The records:
* * *

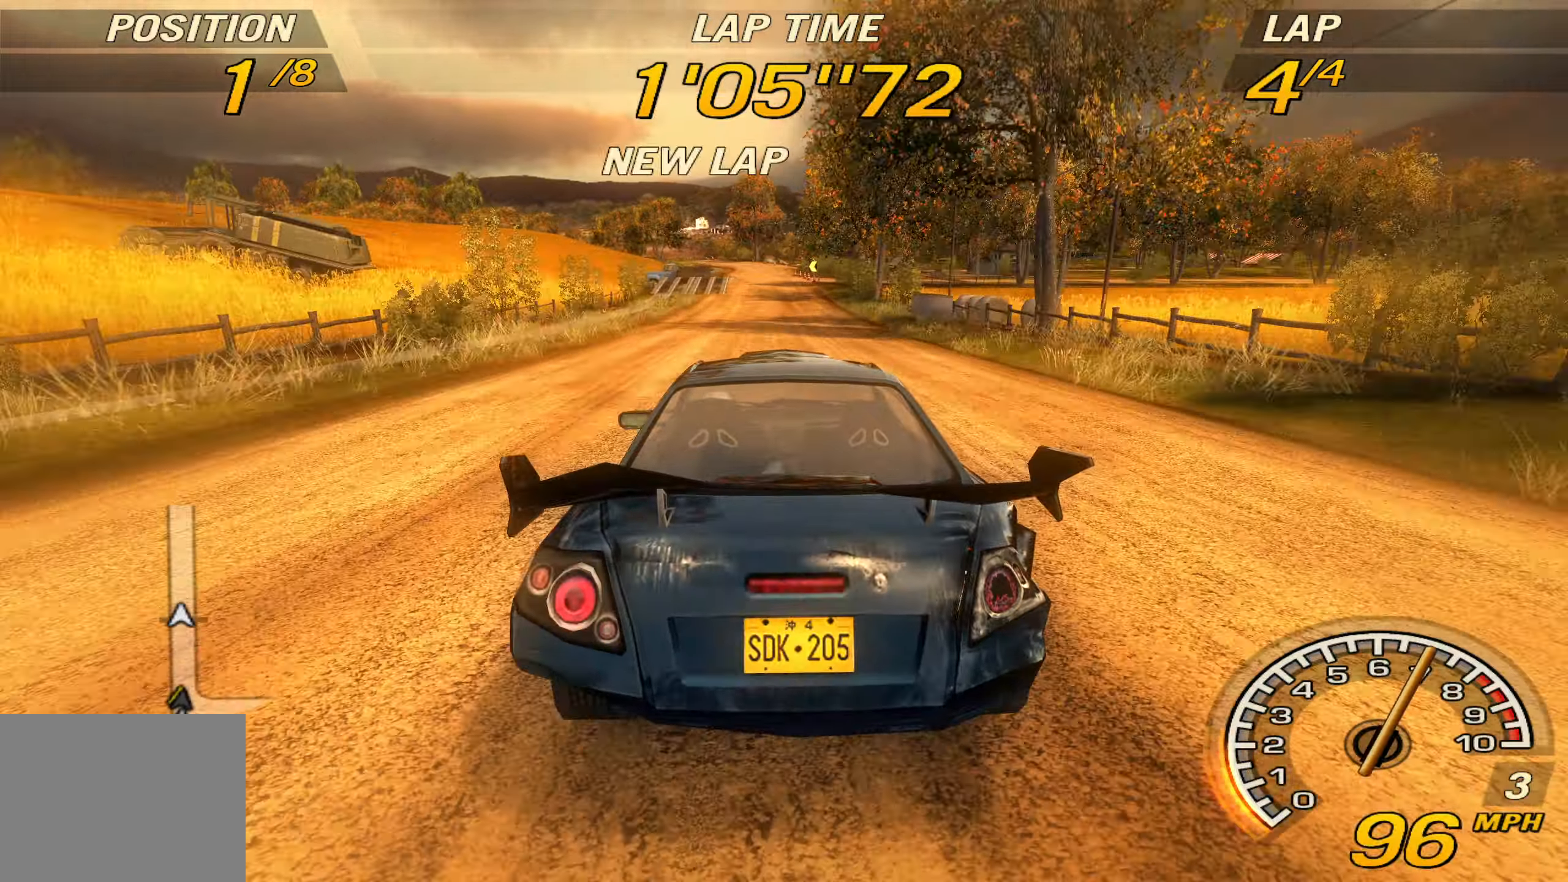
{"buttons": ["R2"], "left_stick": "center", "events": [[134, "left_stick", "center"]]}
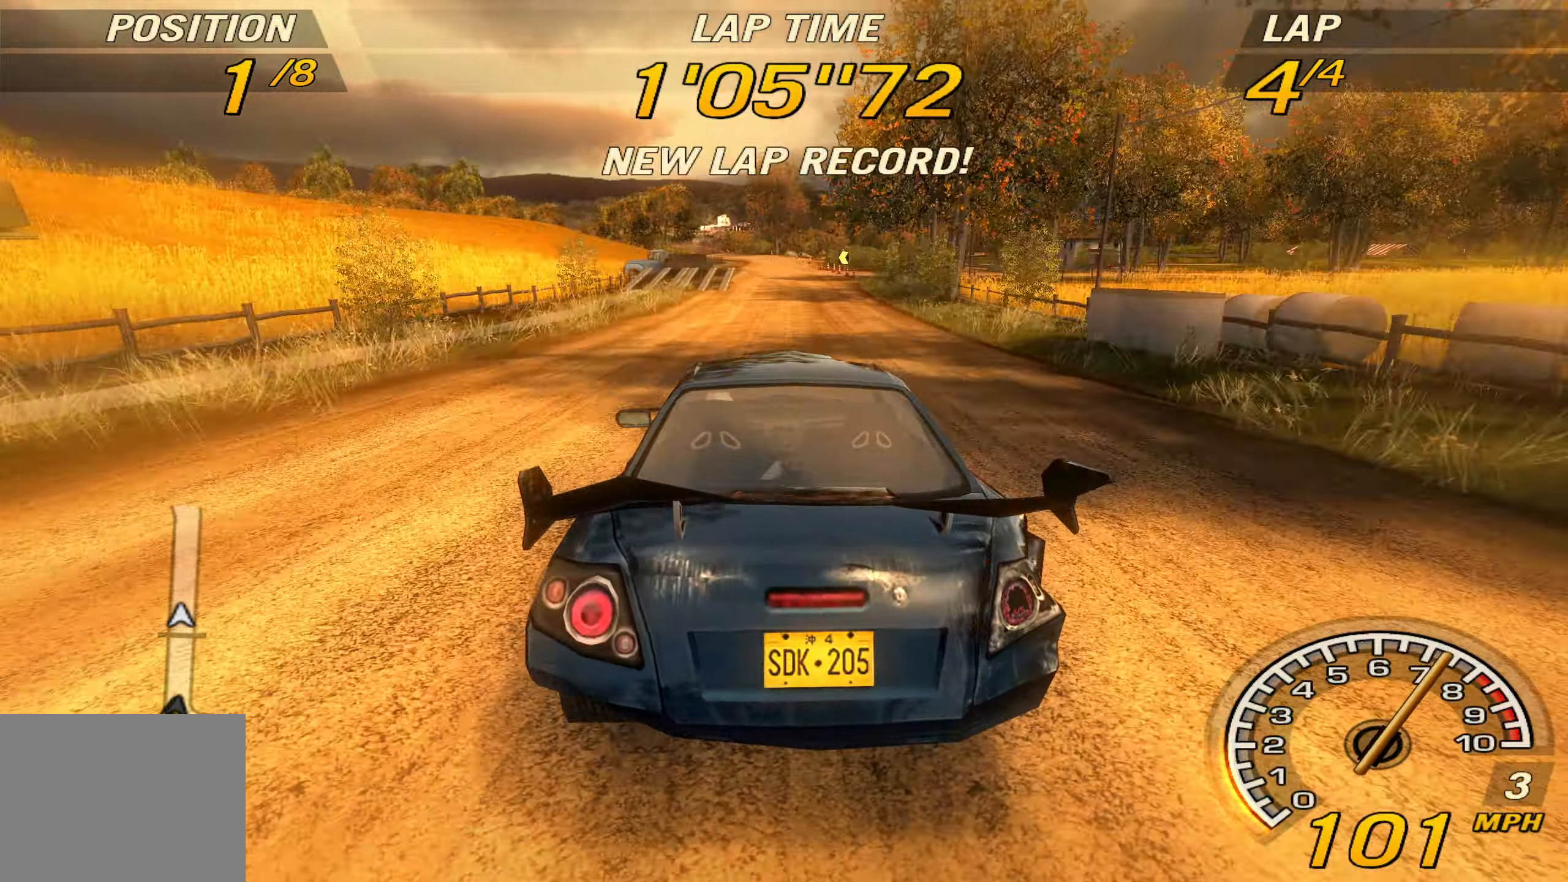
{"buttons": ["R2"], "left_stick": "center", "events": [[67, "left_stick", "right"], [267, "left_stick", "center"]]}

* * *

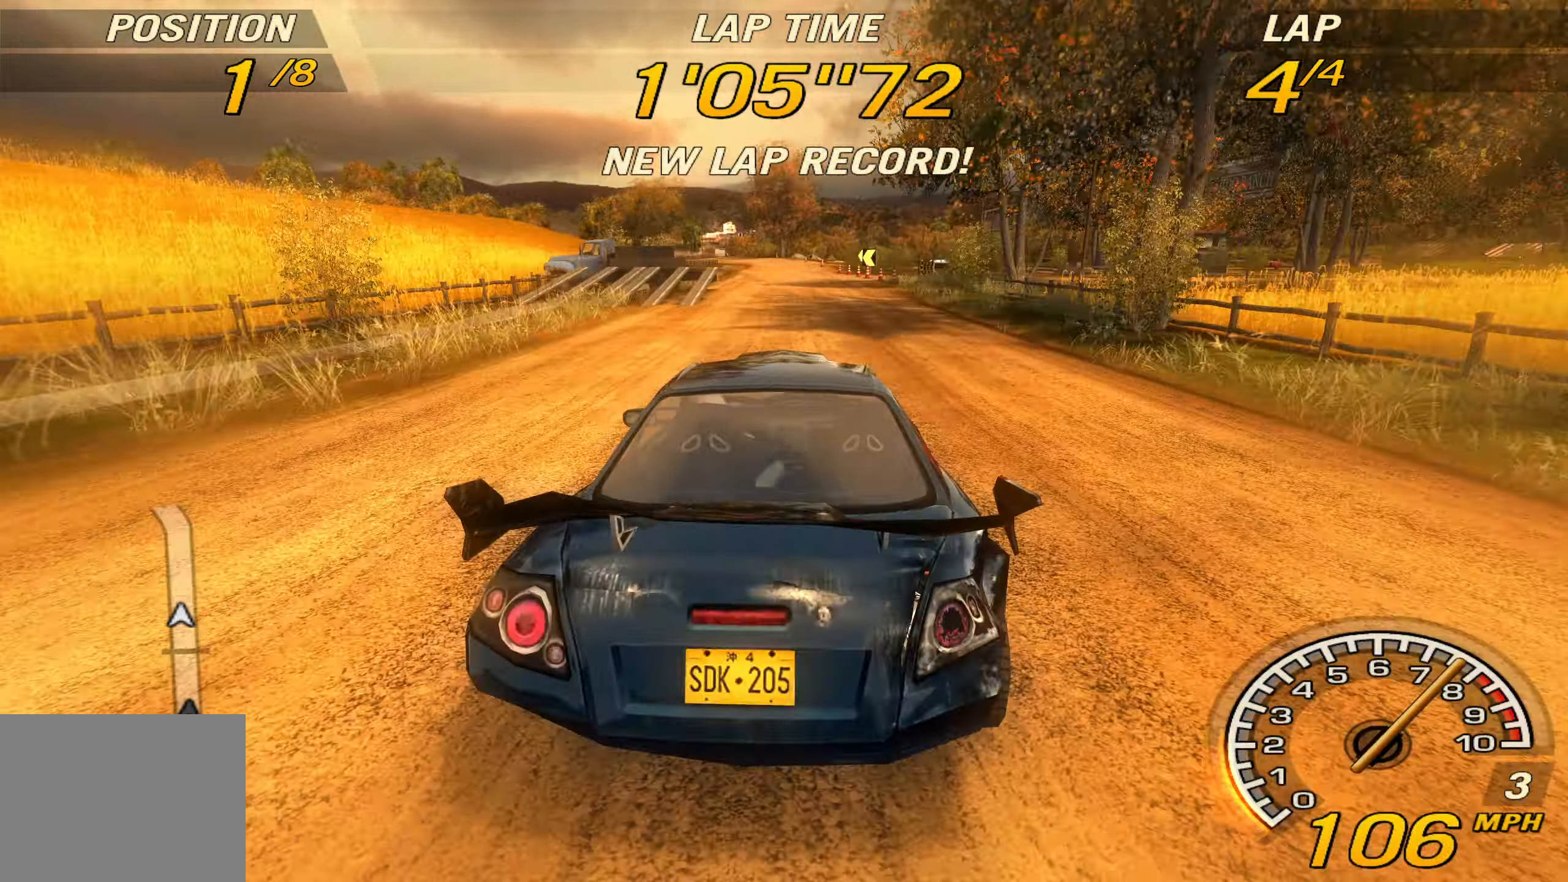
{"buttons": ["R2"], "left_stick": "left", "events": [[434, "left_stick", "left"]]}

* * *

Exercise: Your task is to find each line in the entries that contains the string "center" and copy it.

Written solution:
{"buttons": ["R2"], "left_stick": "center", "events": [[134, "left_stick", "center"]]}
{"buttons": ["R2"], "left_stick": "center", "events": [[67, "left_stick", "right"], [267, "left_stick", "center"]]}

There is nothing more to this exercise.